There currently aren't any limits on anything in the item editor, we should probably put in some for keywords, images, text lengths, etc.
Keywords for searching are always tough. What does a "bicycle" tag me? A bicycle you ride? A book about bicycles? A tool for bicycles? A bicycle xmas tree ornament? A band with the word "bicycle" in their name?
I think if we restrict items to a few tags, maybe 6, it will sort itself out, since the vendor will want to only use the most common versions of the tags. ie always use "bicycle" and not use "bicycles" because they need the other 5 tags for "helmet", "blue", "adult-size", "carbon-fiber" and "leopard print".
Please check out stemming
I hope there is something like Lucene/Solr for Python or Node, all of these and way more search/indexing related problems have already been solved.
it is also important to know that all of these work differently on each language, and existing solutions already provide stemming dictionaries for each. there has to be somethinf like Solr for python or node.
I think if we restrict items to a few tags, maybe 6, it will sort itself out, since the vendor will want to only use the most common versions of the tags. ie always use "bicycle" and not use "bicycles"
Well without some way to map single keywords to groups of words the above would not work well.

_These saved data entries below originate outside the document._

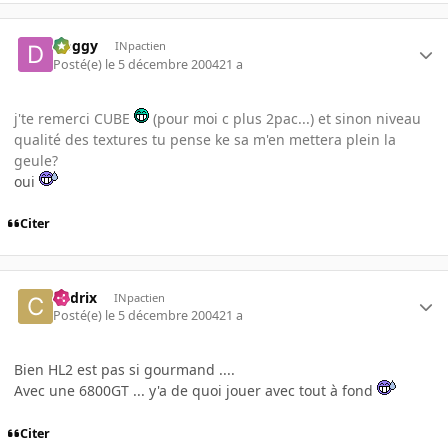
Doggy
INpactien
Posté(e)
le 5 décembre 2004
21 a
j'te remerci CUBE
(pour moi c plus 2pac...) et sinon niveau
qualité des textures tu pense ke sa m'en mettera plein la
geule?
oui
Citer
Cedrix
INpactien
Posté(e)
le 5 décembre 2004
21 a
Bien HL2 est pas si gourmand ....
Avec une 6800GT ... y'a de quoi jouer avec tout à fond
Citer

Currently if the vendor entered "bicycles" and the user searches for "bicycle", the product will not return in the search results.
Found Whoosh a pure Python lucene equivalent. Should help to solve a lot of these problems and save you tremendous time.
My only beef with this, which doesn't help a p2p network:
"When an easy-to-use Pythonic interface is more important to you than raw speed."
So it might not be the fastest thing, and lucene even though built in java can take a lot of time and CPU when it has to index lots of documents. The searching then it's fast.
How would that be used, it looks like it's geared toward search
you'd basically tell woosh, if it works like lucene.
woosh.indexThisObject( storeListingObject, [ criteria1, criteria2, ... ])
where the criteria might be keywords, the title, the description. And then handles all the stuff you guys are scratching your head about and lots of other things you haven't even thought of yet :)
you can have multiple index for different things, you could index stores, buyers, etc. and then be able to find them using natural language, and boolean operators, and you don't have to code any of that stuff which is very complex to do it right.
then you do
woosh.search(queryTerms, searchCallback)
or something along those lines when users search.
Gotta see if it can incrementally index objects, or if you have to rebuild the index from scratch as new items have to be added (e.g. a new product is added)
each peer in the network would have its very own powerful search engine, and then would send back the results into the network
how is that done p2p?
same way you're doing now.
You're probably thinking of an indexing and searching algorithm/components that run on every peer when you get a search packet. just swap that for this, then send the response back like you are doing so.
You're just changing how you search inside every peer for a more mature and powerful solution.
Well we aren't really searching inside peers. They just stick keywords that point to their contracts in the dht and then people search the dht for those keywords to get the pointers.
you're searching those keywords inside the peers :), you'd just have a more intelligent way to make those matches now.
you can always leave the decentralized search based on keywords, a-la e-donkey (that's pretty much what they did with kademlia and file names, they'd be pointing all sorts of keyword combinations to the same DHT object), but that search sucked balls.
For instance when I search for "bicycle" the server should probably support being able to also look for listings including pluralized or shortened versions (i.e. bicycles, bike, bikes). Can we do this?